In a nutshell, the existing system had large manpower, poor work culture, inadequate infrastructure, poor spare back up, and inefficient performance, all of which resulted in below par reliability of equipment and adversely affected operational readiness. The Shekatkar Committee had also noted all this in its report. It recommended that the ABW should be restructured on the Government Owned Privately Operated (GOCO) model, which has been adopted by many foreign armies with mixed results.
Pros and cons of GOCO
The GOCO model will bring in corporate culture, leading to efficiency and accountability. Private operators can easily go into partnership with Original Equipment Manufacturer (OEM), both for expertise and spares. The government can save on manpower — 12,500 personnel workforce of the ABWs. Under this model, the ABWs can also undertake quarter life and two-thirds life medium-level repairs and save on manpower committed at intermediate workshops.
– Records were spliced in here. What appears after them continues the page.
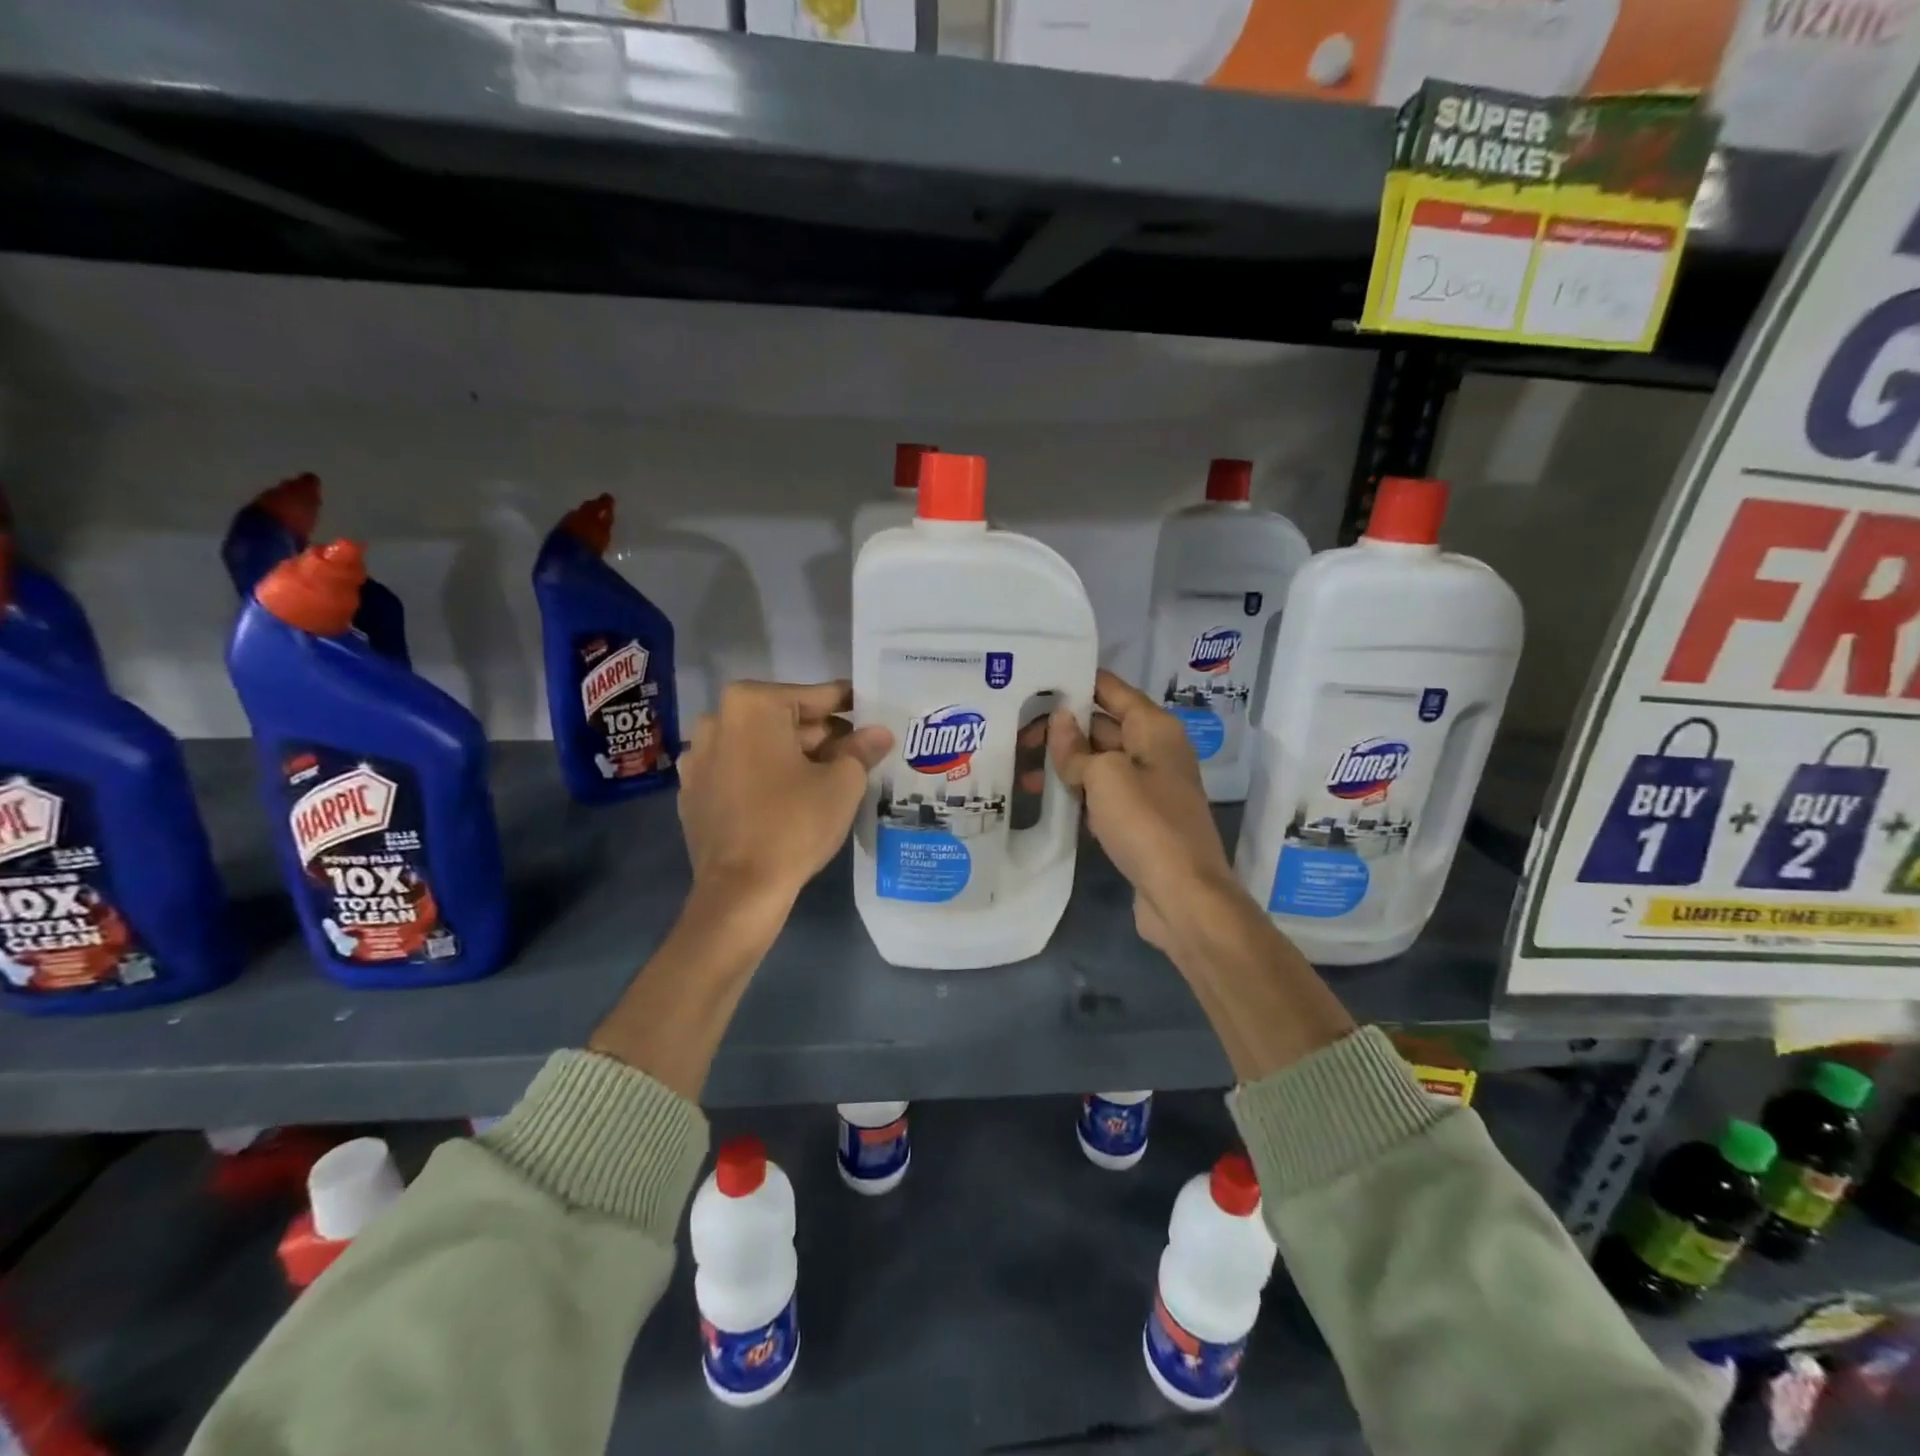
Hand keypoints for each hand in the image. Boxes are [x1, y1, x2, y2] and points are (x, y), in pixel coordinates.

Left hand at [677, 681, 892, 907]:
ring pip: (760, 745)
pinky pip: (738, 771)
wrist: (740, 891)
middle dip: (821, 735)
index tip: (873, 712)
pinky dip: (763, 777)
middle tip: (858, 753)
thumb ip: (861, 749)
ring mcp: (698, 756)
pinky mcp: (692, 791)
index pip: (816, 696)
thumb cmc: (795, 824)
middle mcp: (716, 719)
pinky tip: (787, 799)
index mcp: (752, 704)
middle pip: (785, 719)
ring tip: (827, 778)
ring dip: (791, 755)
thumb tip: (879, 732)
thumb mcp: (843, 783)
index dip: (850, 705)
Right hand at [1049, 670, 1352, 1081]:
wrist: (1183, 895)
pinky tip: (1047, 799)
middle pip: (1102, 726)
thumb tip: (1060, 721)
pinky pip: (1104, 794)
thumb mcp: (1105, 777)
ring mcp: (1150, 787)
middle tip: (1014, 734)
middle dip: (1061, 728)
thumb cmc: (1146, 824)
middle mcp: (1156, 751)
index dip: (1076, 682)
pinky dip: (1078, 792)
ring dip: (1065, 764)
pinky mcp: (1141, 819)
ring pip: (1100, 762)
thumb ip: (1077, 748)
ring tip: (1021, 772)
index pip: (1111, 690)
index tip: (1035, 680)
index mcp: (1155, 729)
This model also opens avenues for absorbing trained retired personnel, which can be built into the contract.
But the corporate world is driven by market forces, which means the GOCO model will be more costly. In most cases, private operators will want better infrastructure, which would have to be upgraded or replaced at government cost. Private operators may not have the expertise to deal with military equipment; they are also unlikely to absorb the existing manpower and will want a younger and better-trained workforce. Thus, it may be more cost-effective to reform the existing ABWs by improving the infrastructure and ensuring timely availability of spares and better work culture.
In my view, the GOCO model’s time has come because the Army has failed to reform the ABWs to make them more efficient and cost-effective. I would even recommend applying the GOCO model to our overstaffed, corrupt and inefficient ordnance factories. Yes, it is going to cost more, but when does better quality and efficiency come without additional cost?
Lt Gen H S Panag PVSM, AVSM (R) served in the Indian Army for 40 years. He was GOC in C Northern Command and Central Command. Post retirement, he was Member of Armed Forces Tribunal. Views are personal.